Slowly but surely, the new route is being pieced together – opening up new pathways for pedestrians, creating exciting new destinations (such as Old Union Yard Arches and Flat Iron Square) and breathing new life into the railway’s arches.
There are a number of Low Line projects here in Elephant and Castle. Some are already complete and others are in the pipeline. So check out the Regeneration Map or get the lowdown on the Low Line below…
1) Borough Triangle
Borough Triangle is a 2.5 acre site, due to be developed by Peabody housing association. Located on a triangular plot of land (bounded by Borough Road, Newington Causeway and the railway line) it’s currently home to the popular (albeit temporary) food and drinks venue, Mercato Metropolitano. Peabody plans to build up to 700 homes on the site (including at least 35 per cent affordable). The scheme also includes a large, new public space, Arch Plaza, opens-up a passage along this section of the Low Line and restores a lost street, Amelia Row.
2) The Kite
A new pedestrian route along the Low Line (linking Newington Causeway with Tiverton Street and the Rockingham estate) will be created as part of this Neobrand development. Currently under construction, this 25 storey tower on Newington Causeway includes a new hotel as well as 48 new homes, 16 of which will be affordable apartments.
3) Maldonado Walk
Maldonado Walk is a small street running alongside the railway from the Strata to Hampton Street. Originally known as Eagle Yard, in 2018 it was renamed in honour of Pedro Vicente Maldonado, the eminent Ecuadorian scientist who died in London in 1748. The street’s arches are home to a number of Latin American businesses, such as La Barra restaurant, and its new name gives recognition to the huge contribution that the Latin American community has made to this part of London.
4) Spare Street
Spare Street is a new street created from a row of disused railway arches. Named after local artist, Austin Osman Spare, this stretch of the Low Line is home to not-for-profit arts and enterprise company, Hotel Elephant. The company packs a lot into its five arches, including hot-desks and coworking; events and meeting space; a gallery and the Sidecar Coffee Bar. At just 17 years old, Spare had his work accepted for the Royal Academy Summer Exhibition.

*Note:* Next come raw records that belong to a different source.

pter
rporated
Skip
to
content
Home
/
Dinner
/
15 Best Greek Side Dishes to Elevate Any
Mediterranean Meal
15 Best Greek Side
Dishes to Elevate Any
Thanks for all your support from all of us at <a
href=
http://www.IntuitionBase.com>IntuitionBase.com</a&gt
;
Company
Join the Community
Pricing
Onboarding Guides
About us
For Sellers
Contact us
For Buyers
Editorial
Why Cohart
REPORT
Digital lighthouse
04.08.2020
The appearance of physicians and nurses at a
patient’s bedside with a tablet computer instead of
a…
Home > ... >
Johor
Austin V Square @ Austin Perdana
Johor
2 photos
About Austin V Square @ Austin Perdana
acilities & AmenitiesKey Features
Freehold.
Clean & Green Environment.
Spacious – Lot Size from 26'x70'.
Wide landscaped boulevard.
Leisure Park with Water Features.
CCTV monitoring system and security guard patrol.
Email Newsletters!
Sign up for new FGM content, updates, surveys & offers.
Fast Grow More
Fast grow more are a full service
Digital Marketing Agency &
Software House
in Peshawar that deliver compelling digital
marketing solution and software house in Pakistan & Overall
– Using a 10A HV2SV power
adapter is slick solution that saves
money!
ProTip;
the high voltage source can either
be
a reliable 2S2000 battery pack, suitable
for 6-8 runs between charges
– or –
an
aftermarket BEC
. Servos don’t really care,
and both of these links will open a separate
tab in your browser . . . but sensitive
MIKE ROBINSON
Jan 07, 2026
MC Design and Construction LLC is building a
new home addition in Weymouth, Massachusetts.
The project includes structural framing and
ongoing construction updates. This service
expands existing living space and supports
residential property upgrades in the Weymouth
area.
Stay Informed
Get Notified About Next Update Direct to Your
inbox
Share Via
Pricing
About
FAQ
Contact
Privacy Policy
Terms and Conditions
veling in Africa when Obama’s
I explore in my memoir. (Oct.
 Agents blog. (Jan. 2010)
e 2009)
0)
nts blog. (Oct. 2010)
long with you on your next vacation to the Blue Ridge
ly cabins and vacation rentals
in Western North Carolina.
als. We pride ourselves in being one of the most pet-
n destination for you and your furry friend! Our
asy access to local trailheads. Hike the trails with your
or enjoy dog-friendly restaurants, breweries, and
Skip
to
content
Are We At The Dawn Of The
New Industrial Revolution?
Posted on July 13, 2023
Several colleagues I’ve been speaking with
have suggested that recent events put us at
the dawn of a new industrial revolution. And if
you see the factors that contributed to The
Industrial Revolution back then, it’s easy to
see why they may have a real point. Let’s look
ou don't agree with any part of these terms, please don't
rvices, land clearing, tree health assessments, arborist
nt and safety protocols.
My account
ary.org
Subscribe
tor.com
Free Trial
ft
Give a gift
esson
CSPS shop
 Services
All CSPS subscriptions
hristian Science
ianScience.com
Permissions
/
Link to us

So it’s fitting that Spare Street is all about nurturing and encouraging young, creative talent.
5) Elephant Road & Castle Square
Elephant Road incorporates a number of railway arch businesses, including Corsica Studios. Since 2017, this busy stretch of the Low Line has opened onto the new Castle Square (part of the town centre development). Beyond that, lies the green expanse of Elephant Park. Castle Square is set to house many of the traders from the shopping centre while the site is redeveloped and (ahead of the expected increase in footfall) a new pedestrian crossing is being built across New Kent Road to help people reach Elephant Road safely from Rockingham Street.
6) Walk Elephant – Marlborough Close
Walk Elephant is a community initiative to pool ideas for better walking routes and find ways to make them happen. One idea, that’s already borne fruit, is a new pathway along the Low Line that opens up a passage from Amelia Street through to Marlborough Close and the Newington estate. Conceived by the Walworth Society, this modest intervention (which removed a fence and created a small path) is a good example of how a small change can make a big difference.

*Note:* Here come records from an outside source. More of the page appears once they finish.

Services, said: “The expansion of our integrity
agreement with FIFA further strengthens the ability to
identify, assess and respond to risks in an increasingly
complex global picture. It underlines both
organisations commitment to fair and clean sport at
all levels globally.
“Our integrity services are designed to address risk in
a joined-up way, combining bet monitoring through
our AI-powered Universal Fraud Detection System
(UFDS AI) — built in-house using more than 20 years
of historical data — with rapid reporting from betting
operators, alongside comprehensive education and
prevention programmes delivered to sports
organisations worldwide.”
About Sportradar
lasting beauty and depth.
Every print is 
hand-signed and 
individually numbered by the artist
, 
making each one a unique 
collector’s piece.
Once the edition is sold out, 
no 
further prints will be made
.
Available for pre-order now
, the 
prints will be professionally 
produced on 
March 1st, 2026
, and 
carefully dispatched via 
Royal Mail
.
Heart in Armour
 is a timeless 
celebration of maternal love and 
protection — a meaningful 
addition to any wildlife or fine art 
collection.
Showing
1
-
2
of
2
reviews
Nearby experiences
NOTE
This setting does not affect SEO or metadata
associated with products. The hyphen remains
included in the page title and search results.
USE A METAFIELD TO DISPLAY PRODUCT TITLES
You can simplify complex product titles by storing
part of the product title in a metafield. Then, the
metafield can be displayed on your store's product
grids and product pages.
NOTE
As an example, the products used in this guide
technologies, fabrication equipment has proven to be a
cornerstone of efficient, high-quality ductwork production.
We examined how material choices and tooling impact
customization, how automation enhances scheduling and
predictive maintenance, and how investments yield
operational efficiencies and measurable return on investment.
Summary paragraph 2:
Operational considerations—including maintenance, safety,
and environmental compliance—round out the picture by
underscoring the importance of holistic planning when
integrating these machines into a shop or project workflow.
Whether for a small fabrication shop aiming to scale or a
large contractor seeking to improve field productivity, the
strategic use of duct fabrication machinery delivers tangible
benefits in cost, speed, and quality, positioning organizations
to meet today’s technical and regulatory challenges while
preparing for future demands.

7) Angel Lane (Manor Place)
A former council waste depot and Manor Place public baths have been redeveloped by Notting Hill Housing to create 270 new homes. As part of the development, the housing association and their partners, Durkan, have created a new street along the railway line named Angel Lane. It connects Manor Place to Penrose Street. The scheme, which also preserves the historic facade of the old bath house, is almost complete and tenants are have already moved into their new homes. Durkan is also working with the council to convert nearby Manor Place terrace into 56 new homes.
8) Jewell Street
At the southernmost end of the Elephant and Castle stretch of the Low Line, 17 railway arches have recently been refurbished and brought back into use for light industrial purposes. In the process, a new street, Jewell Street, has been created. It runs parallel to Crown Street and opens up a new route through to Wyndham Road.